Clarification regarding the return of nn.GRU

tuktuk · June 7, 2019, 3:00pm

The pytorch tutorial on seq2seq translation mentions something about the decoder. It says

In the simplest seq2seq decoder we use only last output of the encoder. This last output is sometimes called the context vector as it encodes context from the entire sequence. This context vector is used as the initial hidden state of the decoder.

The documentation of nn.GRU mentions that it returns → output, h_n

Which one these (output, h_n) signify context vector?

I am using GRU for classifying sentences between two classes, say between positive and negative class. Which one of (output, h_n) would be useful for this classification?

vdw · June 9, 2019, 12:35am

Short answer: You can use either.

For a bit more understanding, first check the output of output and h_n

output.shape = (seq_len, batch, num_directions * hidden_size), so you get a (context) vector for each item in your sequence
h_n.shape = (num_layers * num_directions, batch, hidden_size)

Now look at the following archtecture – it’s for an LSTM, for a GRU you can simple ignore the c_n:

In the basic case where num_layer=1 and bidirectional=False, and you don’t use PackedSequence, then output[-1]=h_n.
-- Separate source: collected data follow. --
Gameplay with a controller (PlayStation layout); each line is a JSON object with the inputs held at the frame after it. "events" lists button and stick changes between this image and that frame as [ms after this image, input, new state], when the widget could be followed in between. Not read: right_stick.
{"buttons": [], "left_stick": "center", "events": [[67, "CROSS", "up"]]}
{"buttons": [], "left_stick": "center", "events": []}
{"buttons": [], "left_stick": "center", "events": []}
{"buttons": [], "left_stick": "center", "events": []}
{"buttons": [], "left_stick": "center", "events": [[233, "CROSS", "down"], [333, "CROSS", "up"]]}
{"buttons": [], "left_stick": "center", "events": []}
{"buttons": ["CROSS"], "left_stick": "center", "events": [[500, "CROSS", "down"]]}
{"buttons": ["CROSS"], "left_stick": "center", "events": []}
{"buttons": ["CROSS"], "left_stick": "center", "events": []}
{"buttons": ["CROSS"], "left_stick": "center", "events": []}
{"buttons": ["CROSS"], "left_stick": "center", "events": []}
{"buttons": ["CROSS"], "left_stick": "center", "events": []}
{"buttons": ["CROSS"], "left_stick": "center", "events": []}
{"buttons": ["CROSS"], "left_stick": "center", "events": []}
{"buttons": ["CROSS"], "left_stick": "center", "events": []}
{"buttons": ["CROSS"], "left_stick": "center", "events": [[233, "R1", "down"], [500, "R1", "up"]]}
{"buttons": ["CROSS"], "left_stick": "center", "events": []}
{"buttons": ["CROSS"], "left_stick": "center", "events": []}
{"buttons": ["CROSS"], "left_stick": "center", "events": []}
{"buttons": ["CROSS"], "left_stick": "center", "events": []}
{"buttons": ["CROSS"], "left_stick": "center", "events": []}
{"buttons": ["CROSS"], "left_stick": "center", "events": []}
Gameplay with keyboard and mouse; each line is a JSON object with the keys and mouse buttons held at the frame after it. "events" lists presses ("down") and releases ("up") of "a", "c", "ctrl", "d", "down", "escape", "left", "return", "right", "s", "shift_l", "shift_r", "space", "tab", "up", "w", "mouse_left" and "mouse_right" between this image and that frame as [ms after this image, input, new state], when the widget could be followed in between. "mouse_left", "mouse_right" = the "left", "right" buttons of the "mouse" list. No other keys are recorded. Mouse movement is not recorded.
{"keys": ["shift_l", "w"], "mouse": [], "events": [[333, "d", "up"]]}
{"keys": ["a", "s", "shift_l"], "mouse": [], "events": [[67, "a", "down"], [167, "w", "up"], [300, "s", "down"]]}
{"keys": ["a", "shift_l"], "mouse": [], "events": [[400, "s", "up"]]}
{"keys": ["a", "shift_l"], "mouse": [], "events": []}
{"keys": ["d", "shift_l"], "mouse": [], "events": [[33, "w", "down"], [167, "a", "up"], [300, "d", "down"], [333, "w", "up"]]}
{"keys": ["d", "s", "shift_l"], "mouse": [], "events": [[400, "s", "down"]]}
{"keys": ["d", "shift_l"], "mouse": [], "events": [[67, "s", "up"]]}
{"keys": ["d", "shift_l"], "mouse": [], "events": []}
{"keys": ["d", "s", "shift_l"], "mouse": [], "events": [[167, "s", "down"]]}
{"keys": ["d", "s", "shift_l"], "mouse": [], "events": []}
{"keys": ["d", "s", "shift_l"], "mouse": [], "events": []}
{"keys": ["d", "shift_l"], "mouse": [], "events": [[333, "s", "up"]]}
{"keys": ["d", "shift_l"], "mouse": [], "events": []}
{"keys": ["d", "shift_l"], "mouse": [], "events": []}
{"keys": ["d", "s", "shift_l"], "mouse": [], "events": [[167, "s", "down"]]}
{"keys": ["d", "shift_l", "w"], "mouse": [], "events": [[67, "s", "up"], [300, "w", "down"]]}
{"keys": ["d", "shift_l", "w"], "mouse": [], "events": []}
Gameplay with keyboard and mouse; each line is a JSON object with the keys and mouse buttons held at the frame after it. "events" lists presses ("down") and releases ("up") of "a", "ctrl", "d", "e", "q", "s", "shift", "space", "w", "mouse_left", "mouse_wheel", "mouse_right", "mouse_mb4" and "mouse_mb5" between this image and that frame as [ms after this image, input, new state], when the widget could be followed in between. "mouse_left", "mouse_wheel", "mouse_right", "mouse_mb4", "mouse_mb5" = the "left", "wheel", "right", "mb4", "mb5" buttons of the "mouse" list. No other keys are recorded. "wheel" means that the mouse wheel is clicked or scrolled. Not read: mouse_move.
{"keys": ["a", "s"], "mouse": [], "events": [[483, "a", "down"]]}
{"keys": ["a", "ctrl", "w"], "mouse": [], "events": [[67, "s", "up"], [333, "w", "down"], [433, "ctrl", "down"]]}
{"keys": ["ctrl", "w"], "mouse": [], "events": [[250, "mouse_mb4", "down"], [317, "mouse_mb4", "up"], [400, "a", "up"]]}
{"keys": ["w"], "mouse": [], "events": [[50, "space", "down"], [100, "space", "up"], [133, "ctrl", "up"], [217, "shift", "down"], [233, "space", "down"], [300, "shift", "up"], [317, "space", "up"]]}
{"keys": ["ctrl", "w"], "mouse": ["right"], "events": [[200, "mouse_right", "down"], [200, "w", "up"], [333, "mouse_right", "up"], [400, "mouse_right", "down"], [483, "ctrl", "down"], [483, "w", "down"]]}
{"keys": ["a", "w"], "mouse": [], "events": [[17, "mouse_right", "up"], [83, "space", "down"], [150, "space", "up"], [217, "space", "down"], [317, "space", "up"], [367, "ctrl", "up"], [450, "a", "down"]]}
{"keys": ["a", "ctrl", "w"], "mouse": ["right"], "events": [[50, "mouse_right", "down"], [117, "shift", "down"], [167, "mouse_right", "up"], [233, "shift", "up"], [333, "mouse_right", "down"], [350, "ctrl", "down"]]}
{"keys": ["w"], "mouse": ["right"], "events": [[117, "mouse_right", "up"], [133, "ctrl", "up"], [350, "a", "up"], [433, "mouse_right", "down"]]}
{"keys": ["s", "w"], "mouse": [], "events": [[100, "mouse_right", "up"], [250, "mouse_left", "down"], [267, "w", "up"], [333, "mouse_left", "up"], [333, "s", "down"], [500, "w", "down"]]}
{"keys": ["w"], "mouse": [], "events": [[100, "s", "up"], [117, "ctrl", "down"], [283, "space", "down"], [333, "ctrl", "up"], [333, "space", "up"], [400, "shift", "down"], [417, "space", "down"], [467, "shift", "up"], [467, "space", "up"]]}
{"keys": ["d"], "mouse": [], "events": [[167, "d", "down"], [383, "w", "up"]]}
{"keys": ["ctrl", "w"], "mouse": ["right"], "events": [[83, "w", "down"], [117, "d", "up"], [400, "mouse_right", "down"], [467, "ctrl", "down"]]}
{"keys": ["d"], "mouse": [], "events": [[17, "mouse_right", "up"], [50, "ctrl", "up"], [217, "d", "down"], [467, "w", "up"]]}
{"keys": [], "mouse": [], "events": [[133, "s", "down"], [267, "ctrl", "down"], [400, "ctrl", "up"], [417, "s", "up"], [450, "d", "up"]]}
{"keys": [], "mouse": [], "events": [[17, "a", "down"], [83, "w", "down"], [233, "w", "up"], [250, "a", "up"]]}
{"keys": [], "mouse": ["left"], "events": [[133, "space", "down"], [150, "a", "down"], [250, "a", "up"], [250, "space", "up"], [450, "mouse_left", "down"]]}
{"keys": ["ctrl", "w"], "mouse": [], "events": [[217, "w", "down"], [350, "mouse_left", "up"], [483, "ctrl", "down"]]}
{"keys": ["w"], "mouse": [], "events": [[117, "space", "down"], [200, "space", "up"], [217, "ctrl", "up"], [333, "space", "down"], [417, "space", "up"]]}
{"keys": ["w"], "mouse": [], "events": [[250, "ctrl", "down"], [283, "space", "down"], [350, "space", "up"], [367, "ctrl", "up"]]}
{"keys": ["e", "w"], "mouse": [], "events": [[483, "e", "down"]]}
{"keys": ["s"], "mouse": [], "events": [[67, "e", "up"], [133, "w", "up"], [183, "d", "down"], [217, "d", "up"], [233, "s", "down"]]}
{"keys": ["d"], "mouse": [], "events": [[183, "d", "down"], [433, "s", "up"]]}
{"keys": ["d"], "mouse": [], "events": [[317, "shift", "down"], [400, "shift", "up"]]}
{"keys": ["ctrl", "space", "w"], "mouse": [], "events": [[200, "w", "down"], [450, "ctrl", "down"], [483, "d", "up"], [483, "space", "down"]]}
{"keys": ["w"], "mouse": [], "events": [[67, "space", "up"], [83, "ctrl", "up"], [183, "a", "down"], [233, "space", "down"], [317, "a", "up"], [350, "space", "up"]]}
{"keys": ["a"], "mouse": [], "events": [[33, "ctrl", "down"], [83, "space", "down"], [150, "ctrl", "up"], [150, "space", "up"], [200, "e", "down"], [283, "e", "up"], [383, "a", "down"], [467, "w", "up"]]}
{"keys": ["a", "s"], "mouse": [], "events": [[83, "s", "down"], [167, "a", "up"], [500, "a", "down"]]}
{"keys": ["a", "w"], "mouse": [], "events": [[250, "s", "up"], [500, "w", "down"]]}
In other words, h_n is the vector after the last layer and the last sequence item (bidirectional=True makes it more complicated).

Fore Seq2Seq, most people use h_n as context vector since the encoder and decoder often have symmetric architectures (e.g., same number of layers), so they can simple copy h_n between encoder to the decoder.

For classification, I usually use h_n instead of output. The reasons is – as far as I understand – then when you have batches with sequences of different lengths and padding, and use PackedSequence, output[-1] != h_n. It still works, of course, but I experience less accuracy.

tuktuk · June 11, 2019, 3:49pm

Hi @vdw ,

Thank you very much for the amazing explanation and link to your code. Everything is clear now. I used both and both gave more or less same accuracy with h_n being marginally better.

Thanks again

vdw · June 12, 2019, 1:41am

Great! I’m happy to help.

As an additional note: Once you use bidirectional=True you almost certainly want to always use h_n, since the last output of the reverse direction is in output[0] and not in output[-1]; see this older post of mine with the edit. h_n will give you the last outputs for both directions much more conveniently.